Most people at this stage prefer to forget high school and dismiss it as an embarrassing and forgetful experience. However, for me, high school was a constructive and important part of my life because of the experiences and opportunities that were present. My high school, named after Petra Corretjer de O’Neill, had a vocational program with different vocations like refrigeration, cosmetology, culinary arts, and electronics repair. I opted for electronic repair because, at that point, I was already familiar with lots of basic computer subjects. My teacher was a recent graduate from the University of Puerto Rico in Electrical Engineering, and that was his first time teaching. He was an excellent teacher and taught us the fundamentals of Ohm’s law and Kirchhoff's circuit laws so we could make basic circuits on breadboards and learn the use of voltage meters, power supplies, and signal generators. He was once impressed when I forgot my calculator for a test, but I still took it and still did all the calculations to get an A on the test.

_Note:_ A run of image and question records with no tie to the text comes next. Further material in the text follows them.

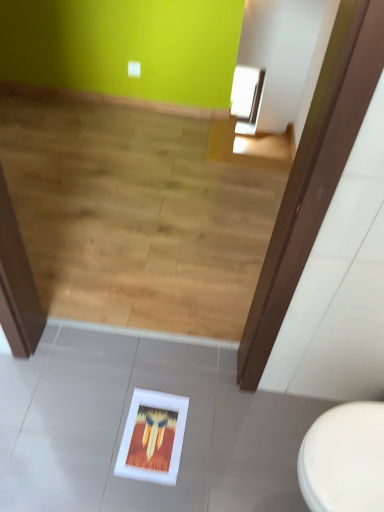
The image size is (384, 512). I want to click on blank space above white matte picture frame at lower center (from a real-world perspective), so click(153, 435).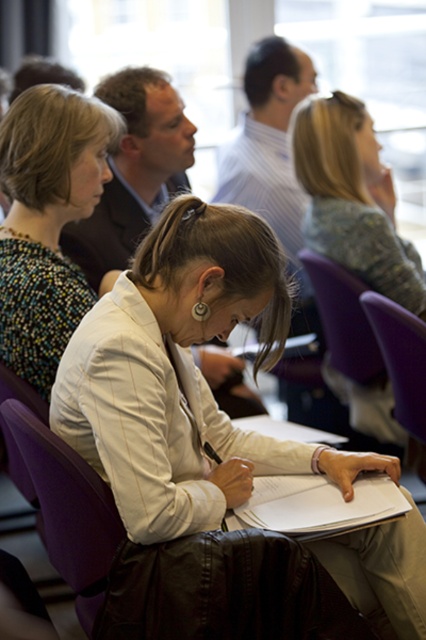
In the scene shown: You are an attendee at this event and want to sit in the purple plastic chair at lower center. Can you see the multicolored beaded necklace at upper left from your seat?

The multicolored beaded necklace at upper left is in front of the purple plastic chair at lower center, so when sitting in the purple plastic chair at lower center, you would have a clear view of the necklace as it is positioned ahead of you.

You are an attendee in the conference room and need to locate the white paper clipboard at center. Based on the coordinate system where the bottom left corner is the origin, can you tell me if the clipboard is closer to the top or bottom of the room?

The white paper clipboard at center is located at coordinate point (x=317, y=506). Since the y coordinate 0.746 is closer to 1.0 than to 0.0, the clipboard is closer to the bottom of the room.

You are an attendee in the conference room and want to locate the multicolored beaded necklace at upper left. Where exactly is it positioned in the room?

The multicolored beaded necklace at upper left is positioned at coordinates point (46, 221) in the room.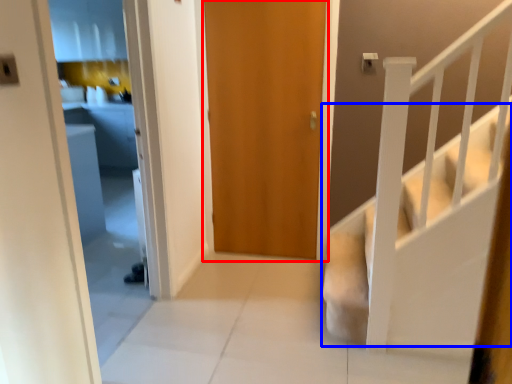
Question: Among these objects, which one is nearest to the camera, door (highlighted by a red box) or stairs (highlighted by a blue box)?

Choices:
 (A) door
 (B) stairs

Answer: (B)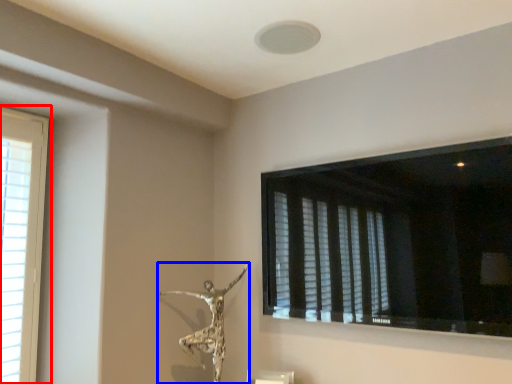
Question: Which point is closer to the camera, window (highlighted by a red box) or sculpture (highlighted by a blue box)?

Choices:
 (A) window
 (B) sculpture

Answer: (A)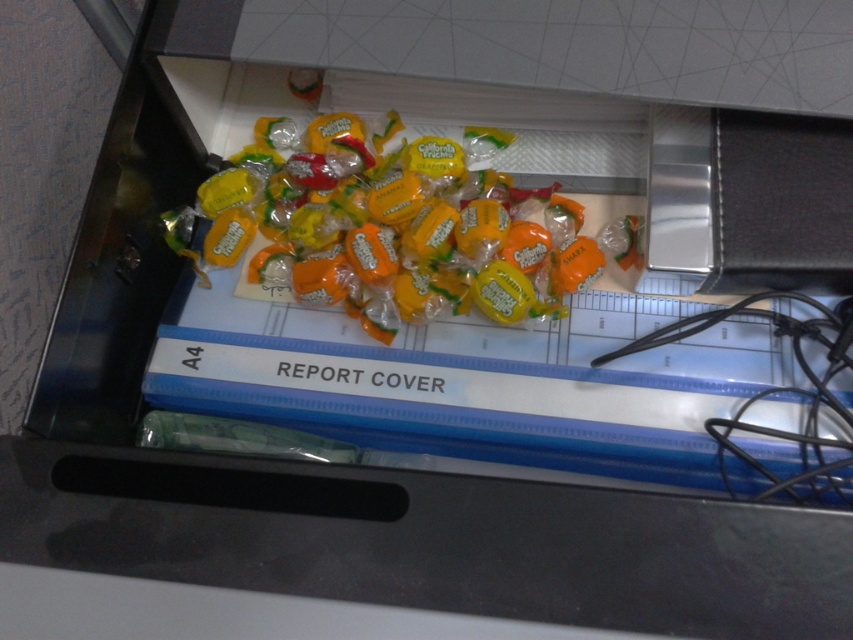
Can you confirm if yellow matte candy at center is positioned above black rubber wire at right?

Yes.

How distant is yellow matte candy at center from black rubber wire at right?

Eventually, he had to transfer to another school because he had to drive a long distance every day since he lived far away, and an opportunity was offered to him in a closer school. We then got a new teacher who was more project-oriented and wanted us to work on projects of our choosing regarding electronics. I was looking at YouTube videos of different projects, but the coolest one was the Tesla Coil. I wanted to put together a Tesla Coil using a transistor, insulated wire, and batteries. I saw some projects where they directly hooked it up to the main voltage, and I’m sure that would’ve gotten me suspended. I got a PVC pipe to wire some insulated wire I got from eBay and make my main coil. After a few transistors, one big capacitor, wires from the class workshop and three 9V batteries in series to have 21V as input, I was able to put together a decent Tesla Coil. It could generate arcs ¼ of an inch long and excite some bulbs to generate light at a short distance. It was a key moment that influenced me to take a shot at an engineering career.
I also took precalculus and College Board practice which solidified some key math skills that I was going to need later.